■ Your goal
Nothing is needed except the lines below that run from the one with "(487, 99) none" through the one with "-> [61,208,68,222] [73,228,230,242]", repeated exactly.

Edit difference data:
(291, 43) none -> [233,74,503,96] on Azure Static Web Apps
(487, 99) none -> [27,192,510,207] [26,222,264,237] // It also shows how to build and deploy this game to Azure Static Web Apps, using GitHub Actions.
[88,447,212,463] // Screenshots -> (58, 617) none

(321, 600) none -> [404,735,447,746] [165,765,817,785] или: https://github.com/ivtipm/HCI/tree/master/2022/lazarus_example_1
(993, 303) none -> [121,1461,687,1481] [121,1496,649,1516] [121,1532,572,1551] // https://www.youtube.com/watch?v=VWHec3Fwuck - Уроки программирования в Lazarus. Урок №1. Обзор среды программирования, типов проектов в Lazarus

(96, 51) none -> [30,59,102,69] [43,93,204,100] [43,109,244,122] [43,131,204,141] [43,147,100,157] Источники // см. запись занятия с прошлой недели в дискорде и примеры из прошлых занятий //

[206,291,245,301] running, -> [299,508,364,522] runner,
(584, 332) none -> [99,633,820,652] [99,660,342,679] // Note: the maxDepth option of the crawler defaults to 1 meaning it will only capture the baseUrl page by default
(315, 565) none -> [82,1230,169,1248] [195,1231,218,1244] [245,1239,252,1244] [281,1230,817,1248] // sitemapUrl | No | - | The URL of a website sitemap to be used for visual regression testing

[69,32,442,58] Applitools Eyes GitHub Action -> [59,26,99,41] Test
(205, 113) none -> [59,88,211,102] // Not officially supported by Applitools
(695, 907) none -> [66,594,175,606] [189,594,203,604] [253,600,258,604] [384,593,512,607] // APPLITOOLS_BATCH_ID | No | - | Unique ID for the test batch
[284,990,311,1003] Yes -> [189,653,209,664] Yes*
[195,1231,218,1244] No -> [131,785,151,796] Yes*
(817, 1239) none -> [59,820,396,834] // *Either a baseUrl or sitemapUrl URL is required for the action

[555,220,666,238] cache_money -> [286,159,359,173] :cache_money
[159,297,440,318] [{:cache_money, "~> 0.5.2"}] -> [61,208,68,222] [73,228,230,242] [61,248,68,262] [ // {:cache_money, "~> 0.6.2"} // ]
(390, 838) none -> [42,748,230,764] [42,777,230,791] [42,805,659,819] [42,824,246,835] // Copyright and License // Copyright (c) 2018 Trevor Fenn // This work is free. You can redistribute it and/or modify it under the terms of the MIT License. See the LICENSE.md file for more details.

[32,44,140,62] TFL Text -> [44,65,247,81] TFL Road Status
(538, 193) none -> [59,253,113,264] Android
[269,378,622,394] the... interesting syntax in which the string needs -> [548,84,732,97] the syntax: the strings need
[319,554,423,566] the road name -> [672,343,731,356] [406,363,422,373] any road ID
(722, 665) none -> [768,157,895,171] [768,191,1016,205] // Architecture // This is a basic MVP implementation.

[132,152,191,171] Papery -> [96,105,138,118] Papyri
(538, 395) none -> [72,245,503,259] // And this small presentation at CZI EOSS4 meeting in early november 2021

■ Task result
(487, 99) none -> [27,192,510,207] [26,222,264,237] // It also shows how to build and deploy this game to Azure Static Web Apps, using GitHub Actions.
[88,447,212,463] // Screenshots -> (58, 617) none

(321, 600) none -> [404,735,447,746] [165,765,817,785] или: https://github.com/ivtipm/HCI/tree/master/2022/lazarus_example_1
(993, 303) none -> [121,1461,687,1481] [121,1496,649,1516] [121,1532,572,1551] // https://www.youtube.com/watch?v=VWHec3Fwuck - Уроки программирования в Lazarus. Урок №1. Обзор среды программирования, типов проектов в Lazarus

(96, 51) none -> [30,59,102,69] [43,93,204,100] [43,109,244,122] [43,131,204,141] [43,147,100,157] Источники // см. запись занятия с прошлой недели в дискорде и примеры из прошлых занятий //

[206,291,245,301] running, -> [299,508,364,522] runner,
(584, 332) none -> [99,633,820,652] [99,660,342,679] // Note: the maxDepth option of the crawler defaults to 1 meaning it will only capture the baseUrl page by default
(315, 565) none -> [82,1230,169,1248] [195,1231,218,1244] [245,1239,252,1244] [281,1230,817,1248] // sitemapUrl | No | - | The URL of a website sitemap to be used for visual regression testing

[69,32,442,58] Applitools Eyes GitHub Action -> [59,26,99,41] Test
(205, 113) none -> [59,88,211,102] // Not officially supported by Applitools
(695, 907) none -> [66,594,175,606] [189,594,203,604] [253,600,258,604] [384,593,512,607] // APPLITOOLS_BATCH_ID | No | - | Unique ID for the test batch
[284,990,311,1003] Yes -> [189,653,209,664] Yes*
[195,1231,218,1244] No -> [131,785,151,796] Yes*
(817, 1239) none -> [59,820,396,834] // *Either a baseUrl or sitemapUrl URL is required for the action

[555,220,666,238] cache_money -> [286,159,359,173] :cache_money
[159,297,440,318] [{:cache_money, "~> 0.5.2"}] -> [61,208,68,222] [73,228,230,242] [61,248,68,262] [ // {:cache_money, "~> 0.6.2"} // ]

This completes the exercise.